_Text block_.
Begin

665 So. 2d 149 | La. Ct. App. | 1995
Joseph Bernard Taylor was charged with four counts of attempted second degree murder in violation of La.R.S. 14:27 and 14:30.1. Defendant pled not guilty to all charges. One count of attempted second degree murder was dismissed prior to trial. After trial by jury, defendant was found guilty of two counts of attempted second degree murder and one count of attempted manslaughter. Defendant now appeals his conviction, alleging one assignment of error.
FACTS
On the nights of April 24, 1994, and May 14, 1994, defendant fired several shots into the house of his former girlfriend, Vanetta Brown. Wilbert Clark was also present in Ms. Brown’s home at the time of the second incident. During both incidents, Ms. Brown’s two children were also in the house. For the April 24, 1994, incident, defendant was charged with attempted second degree murder of Vanetta ^Brown. For the May 14, 1994, incident, defendant was charged with two counts of attempted second degree murder of Wilbert Clark and Vanetta Brown, respectively.
ERRORS PATENT
In accordance with La.Code Crim.P. art. 920, we have reviewed the record for errors patent on the face of the record. We find no errors patent.

End

_Data in this exercise_.

Begin

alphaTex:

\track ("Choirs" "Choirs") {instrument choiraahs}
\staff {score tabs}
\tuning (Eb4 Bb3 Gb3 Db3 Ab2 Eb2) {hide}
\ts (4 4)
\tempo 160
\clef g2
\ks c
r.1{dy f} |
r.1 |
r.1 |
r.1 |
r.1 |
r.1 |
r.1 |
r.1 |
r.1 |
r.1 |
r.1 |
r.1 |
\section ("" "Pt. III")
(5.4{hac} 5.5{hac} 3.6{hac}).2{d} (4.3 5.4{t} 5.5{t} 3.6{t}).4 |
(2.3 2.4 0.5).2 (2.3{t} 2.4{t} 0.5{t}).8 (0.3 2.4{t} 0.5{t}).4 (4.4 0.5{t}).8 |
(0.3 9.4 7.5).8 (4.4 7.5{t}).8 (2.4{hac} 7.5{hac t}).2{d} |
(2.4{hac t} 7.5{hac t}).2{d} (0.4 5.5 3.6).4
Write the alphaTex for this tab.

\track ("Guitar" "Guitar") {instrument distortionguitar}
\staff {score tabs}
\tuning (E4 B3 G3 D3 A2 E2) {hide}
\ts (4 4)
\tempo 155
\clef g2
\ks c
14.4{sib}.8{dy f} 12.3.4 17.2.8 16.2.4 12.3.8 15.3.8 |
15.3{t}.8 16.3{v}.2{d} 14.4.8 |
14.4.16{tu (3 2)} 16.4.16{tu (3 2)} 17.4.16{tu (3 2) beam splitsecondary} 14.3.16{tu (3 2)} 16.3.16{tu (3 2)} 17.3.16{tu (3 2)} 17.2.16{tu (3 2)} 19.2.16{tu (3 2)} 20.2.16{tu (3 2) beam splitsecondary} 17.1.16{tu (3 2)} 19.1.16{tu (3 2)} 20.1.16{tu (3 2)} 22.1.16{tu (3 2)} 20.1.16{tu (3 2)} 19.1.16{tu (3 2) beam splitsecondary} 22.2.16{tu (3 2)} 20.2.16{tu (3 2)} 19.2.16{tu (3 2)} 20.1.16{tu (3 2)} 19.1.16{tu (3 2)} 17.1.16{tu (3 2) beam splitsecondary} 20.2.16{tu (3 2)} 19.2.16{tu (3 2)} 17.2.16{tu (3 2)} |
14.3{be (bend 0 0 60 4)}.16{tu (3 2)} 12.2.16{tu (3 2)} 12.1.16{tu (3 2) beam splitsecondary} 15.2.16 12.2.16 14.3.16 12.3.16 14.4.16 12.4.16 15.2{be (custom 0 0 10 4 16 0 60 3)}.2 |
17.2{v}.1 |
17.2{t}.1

End

_Given problem 1_.
In the records, starting at their first line and ending at the line containing "Write the alphaTex for this tab.", substitute "voiceoohs" for "choiraahs" and give those lines back with nothing else altered.
_Given problem 2_.
Continue the court opinion on the attempted murder appeal from the point where it stops.

_Expected output 1_.
alphaTex:

\track ("Choirs" "Choirs") {instrument voiceoohs}
\staff {score tabs}
\tuning (Eb4 Bb3 Gb3 Db3 Ab2 Eb2) {hide}
\ts (4 4)
\tempo 160
\clef g2
\ks c
r.1{dy f} |
r.1 |
r.1 |
r.1 |
r.1 |
r.1 |
r.1 |
r.1 |
r.1 |
r.1 |
r.1 |
r.1 |
\section ("" "Pt. III")
(5.4{hac} 5.5{hac} 3.6{hac}).2{d} (4.3 5.4{t} 5.5{t} 3.6{t}).4 |
(2.3 2.4 0.5).2 (2.3{t} 2.4{t} 0.5{t}).8 (0.3 2.4{t} 0.5{t}).4 (4.4 0.5{t}).8 |
(0.3 9.4 7.5).8 (4.4 7.5{t}).8 (2.4{hac} 7.5{hac t}).2{d} |
(2.4{hac t} 7.5{hac t}).2{d} (0.4 5.5 3.6).4
Write the alphaTex for this tab.

_Expected output 2_.
ASSIGNMENT OF ERROR
Defendant alleges the trial court erred in denying defendant’s motion for mistrial based on the prosecutor’s reference to defendant as a “criminal” during the state’s rebuttal argument. The prosecution stated the following in its rebuttal argument:
That man didn’t even have to go to her house, he’s only a old friend, and he was just as much a friend to this man, because he’s known this guy for a long, long time, too, but he went to the house that night because she asked him, and May the 14th was the first night she was back in that house and low and behold who shows up again but this criminal, who wants to kill Ms. Brown, and he does it again, and Wilbert tells you the car. Officer Fields gets a report on the radio.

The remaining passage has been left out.